Как-никак, полжизни оставил в тех самых столетиях, было что вспомнить.

…Стояло жаркое лето 858 года от Рождества Христова, хотя никто на Руси не ведал еще имени Спасителя.

Да и самой Руси тоже нельзя было еще найти на картах. Просто жил-был такой народец – русь. Белокурые бестии.

Они крепко держали весь путь из варяг в греки, строили крепости, подчиняли местные племена – и венедов, и северу, и прочую голядь.

Те им платили дань, за что русская гридь чисто конкретно «крышевала» аборигенов, не пущая ворогов.

В эти-то места и выбросило Пончика с Суховым.

Олег, тот сразу себе увесистый меч вырезал из дерева и давай упражняться – в свободное время от основной рабской деятельности.

А куда деваться Александру Игоревичу Пончеву, молодому врачу-терапевту из городской поликлиники? Он и в армии-то не служил, куда ему с мечом-то?

Тогда-то и нашла его Чара, ведунья местная, знахарка и травница. Молодая, красивая, налитая красотой и здоровьем.

Днем и ночью она таскала его, будто интерна, по лесам и лугам, топким болотам и величественным борам.

Учила травы понимать да как собирать их – одну лишь на рассвете, пока роса обильная, иные былинки – только в полночь, когда светит луна. Наука была трудная.

Он молча подчинялся, не спорил, зубрил древние знания.

Поначалу тоска была дикая, душа страдала от потери родного, привычного – работы, магазинов, дивана с телевизором…

А потом привык как-то. Смирился с реалом. Чара помогла.
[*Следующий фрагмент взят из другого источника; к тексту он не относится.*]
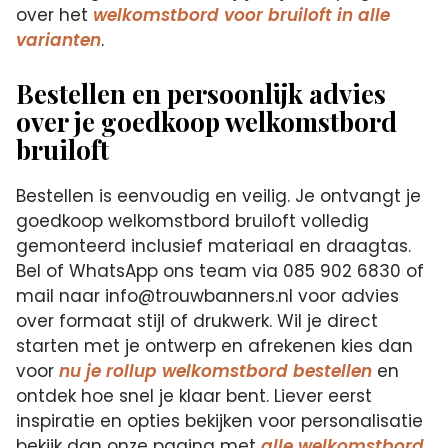
over het
welkomstbord voor bruiloft in alle
varianten
.
Bestellen en persoonlijk advies
over je goedkoop welkomstbord
bruiloft
Bestellen is eenvoudig en veilig. Je ontvangt je
goedkoop welkomstbord bruiloft volledig
gemonteerd inclusief materiaal en draagtas.
Bel of WhatsApp ons team via 085 902 6830 of
mail naar info@trouwbanners.nl voor advies
over formaat stijl of drukwerk. Wil je direct
starten met je ontwerp en afrekenen kies dan
voor
nu je rollup welkomstbord bestellen
en
ontdek hoe snel je klaar bent. Liever eerst
inspiratie en opties bekijken voor personalisatie
bekijk dan onze pagina met
alle welkomstbord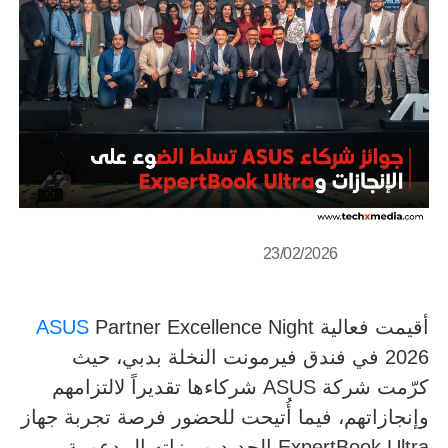
23/02/2026
أقيمت فعالية
Partner Excellence Night
ASUS
2026 في فندق فيرمونت النخلة بدبي، حيث
كرّمت شركة ASUS شركاءها تقديراً لالتزامهم
وإنجازاتهم، فيما أُتيحت للحضور فرصة تجربة جهاز
ExpertBook Ultra الجديد وميزاته المدعومة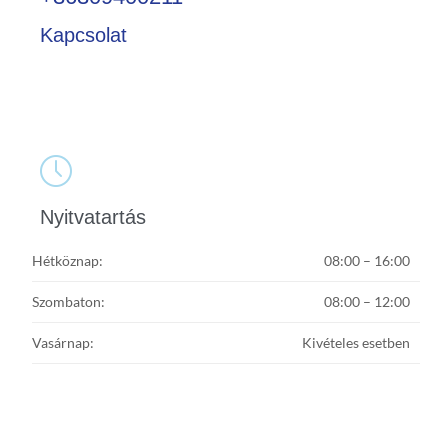
Kapcsolat

Nyitvatartás
Hétköznap:
08:00 – 16:00
Szombaton:
08:00 – 12:00
Vasárnap:
Kivételes esetben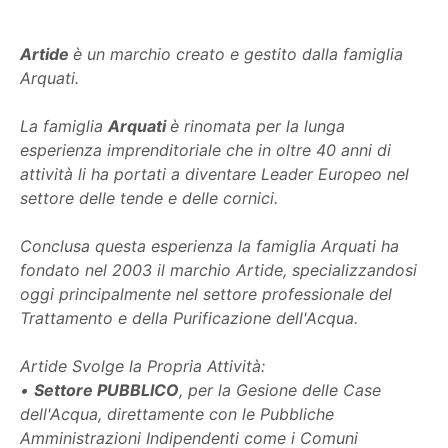
Artide
è un marchio creato e gestito dalla famiglia
Arquati.
La famiglia
Arquati
è rinomata per la lunga
esperienza imprenditoriale che in oltre 40 anni di
attività li ha portati a diventare Leader Europeo nel
settore delle tende e delle cornici.
Conclusa questa esperienza la famiglia Arquati ha
fondato nel 2003 il marchio Artide, specializzandosi
oggi principalmente nel settore professionale del
Trattamento e della Purificazione dell'Acqua.
Artide Svolge la Propria Attività:
•
Settore PUBBLICO
, per la Gesione delle Case
dell'Acqua, direttamente con le Pubbliche
Amministrazioni Indipendenti come i Comuni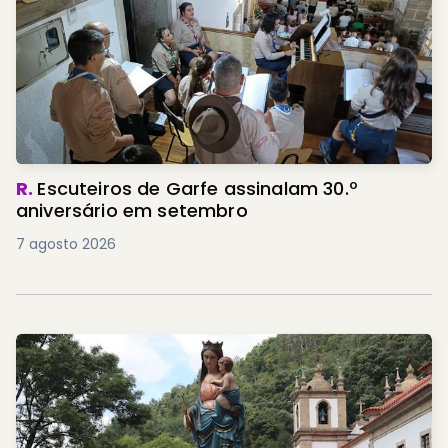
R.
Escuteiros de Garfe assinalam 30.º
aniversário em setembro
7 agosto 2026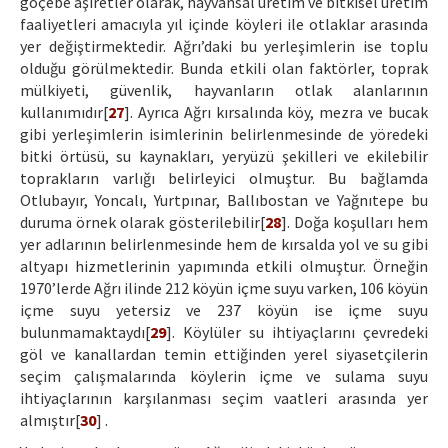
göçebe aşiretler olarak, hayvansal üretim ve bitkisel üretim
faaliyetleri amacıyla yıl içinde köyleri ile otlaklar arasında
yer değiştirmektedir. Ağrı’daki bu yerleşimlerin ise toplu
olduğu görülmektedir. Bunda etkili olan faktörler, toprak
mülkiyeti, güvenlik, hayvanların otlak alanlarının
kullanımıdır[
27
]. Ayrıca Ağrı kırsalında köy, mezra ve bucak
gibi yerleşimlerin isimlerinin belirlenmesinde de yöredeki
bitki örtüsü, su kaynakları, yeryüzü şekilleri ve ekilebilir
toprakların varlığı belirleyici olmuştur. Bu bağlamda
Otlubayır, Yoncalı, Yurtpınar, Ballıbostan ve Yağnıtepe bu
duruma örnek olarak gösterilebilir[
28
]. Doğa koşulları hem
yer adlarının belirlenmesinde hem de kırsalda yol ve su gibi
altyapı hizmetlerinin yapımında etkili olmuştur. Örneğin
1970’lerde Ağrı ilinde 212 köyün içme suyu varken, 106 köyün
içme suyu yetersiz ve 237 köyün ise içme suyu
bulunmamaktaydı[
29
]. Köylüler su ihtiyaçlarını çevredeki
göl ve kanallardan temin ettiğinden yerel siyasetçilerin
seçim çalışmalarında köylerin içme ve sulama suyu
ihtiyaçlarının karşılanması seçim vaatleri arasında yer
almıştır[
30
] .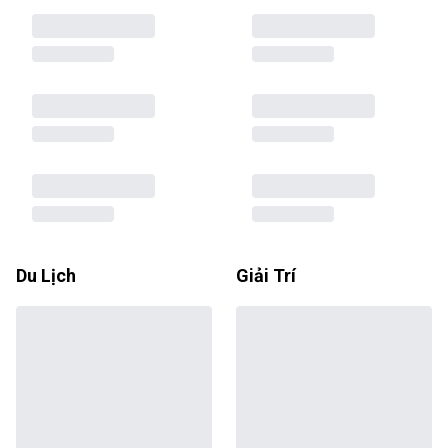
Du Lịch
Giải Trí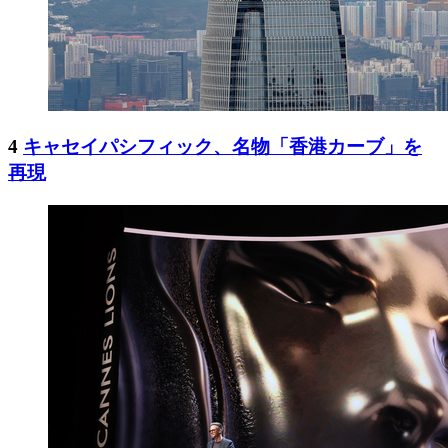
4
キャセイパシフィック、名物「香港カーブ」を
再現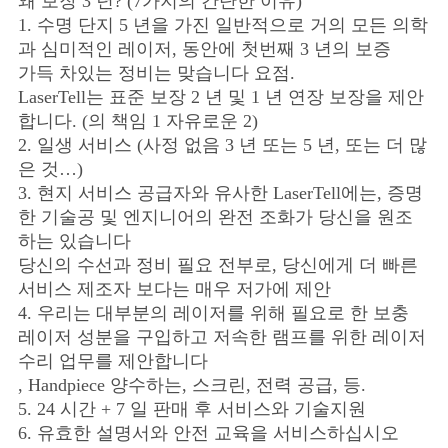
왜 보장 3 년? (7가지의 간단한 이유)
1. 수명 단지 5 년을 가진 일반적으로 거의 모든 의학
과 심미적인 레이저, 동안에 첫번째 3 년의 보증
가득 차있는 정비는 맞습니다 요점.
LaserTell는 표준 보장 2 년 및 1 년 연장 보장을 제안
합니다. (의 책임 1 자유로운 2)
2. 일생 서비스 (사정 없음 3 년 또는 5 년, 또는 더 많
은 것…)
3. 현지 서비스 공급자와 유사한 LaserTell에는, 증명
한 기술공 및 엔지니어의 완전 조화가 당신을 원조
하는 있습니다
당신의 수선과 정비 필요 전부로, 당신에게 더 빠른
서비스 제조자 보다는 매우 저가에 제안
4. 우리는 대부분의 레이저를 위해 필요로 한 보충
레이저 성분을 구입하고 저속한 램프를 위한 레이저
수리 업무를 제안합니다
, Handpiece 양수하는, 스크린, 전력 공급, 등.
5. 24 시간 + 7 일 판매 후 서비스와 기술지원
6. 유효한 설명서와 안전 교육을 서비스하십시오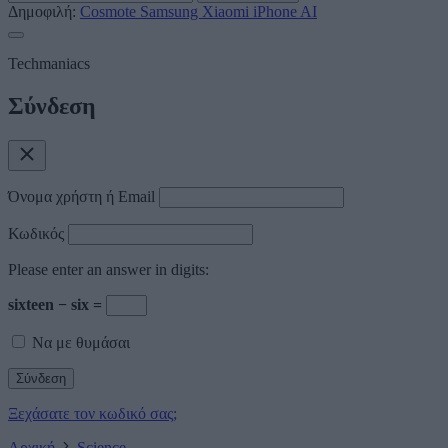
Δημοφιλή:
Cosmote
Samsung
Xiaomi
iPhone
AI
Techmaniacs
Σύνδεση
Όνομα χρήστη ή Email
Κωδικός
Please enter an answer in digits:
sixteen − six =
Να με θυμάσαι
Ξεχάσατε τον κωδικό σας;
Αρχική
Science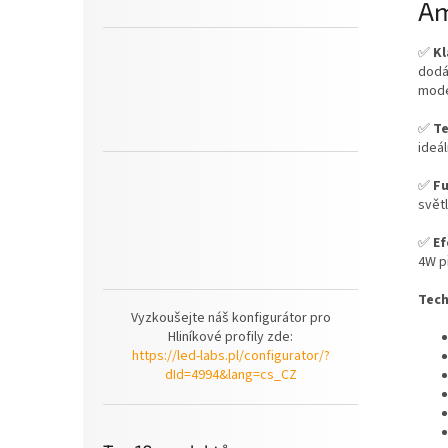
Am
✅
Kl
dodá
mode
✅
Te
ideá
✅
Fu
světl
✅
Ef
4W p
Tech
Vyzkoušejte náš konfigurátor pro
Hliníkové profily zde:
https://led-labs.pl/configurator/?
dId=4994&lang=cs_CZ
Блуждая за красивой девушкой, волей-неволей испытаешь амурные чувства…


…День 23 июня 859 года очень напоминал 1 Мая, каким он его помнил с детства.

Та же веселая суматоха и перепутаница, так же валит сдобный дух из окон, девки принаряжаются, роются в сундуках, бегают друг к дружке посоветоваться.

Весь двор украсился зеленью – резные ставенки были окружены березовыми веточками, еловые лапы оплетали балясины крыльца, девицы понадевали пахучие веночки и даже коровам увили рога зелеными гирляндами.

Молодежь, галдя и хохоча, шарила по всей округе, стаскивая в кучу хворост, старые метлы, рассохшиеся бочки, сломанные колеса – всё старое и ненужное, что могло гореть, должно быть сожжено этой ночью, самой короткой ночью в году, брачной ночью для Хорса, ответственного за свет и тепло, и девы Зари, невесты «Солнышка светлого и трижды светлого».

…Ясный день сменился белой ночью, а на берегу реки, на выгоне, на холму, у развилки дорог запылали костры, затрещали буйно.

Галдели шалые девки, уворачиваясь от хохочущих гридней; Жучка, огромная матерая волкодавица, носилась кругами и восьмерками, как малый щенок, и радостно брехала.

И уже где-то запевали, и в лад бренчали гусли, соревнуясь с кантеле, трубил рог турий, дудочники выводили заполошные ноты, а гудки, словно пародируя будущие скрипки, запиливали плясовые ритмы.

– На реку! На реку! – веселым звонким голосом воскликнула Чара и потянула Пончика к восточным воротам.

Крепко держась за руки, они выбежали на берег Ила-дьоги. Все дворовые уже были здесь. Они ждали невесту.

Возбуждение владело нарядной толпой, люди смеялись, спорили, махали факелами, галдели, орали и пели.

На пригорке стояли Хакон-конунг с Асмудом, рядом с ними – Аскольд, а чуть поодаль – знать рангом пониже.

Внезапно шум утих. Близилась песня – полумолитва-полугимн, славящий Хорса, уговаривающий бога не творить безлетья человекам, а умыться добела, встать завтра ясно и послать всякого приплоду.

Чара подпрыгивала, не в силах углядеть процессию за широкими спинами, и Пончик подсадил ее к себе на плечо.

Толпа расступалась, пропуская поющих девушек к реке, и смыкалась за ними.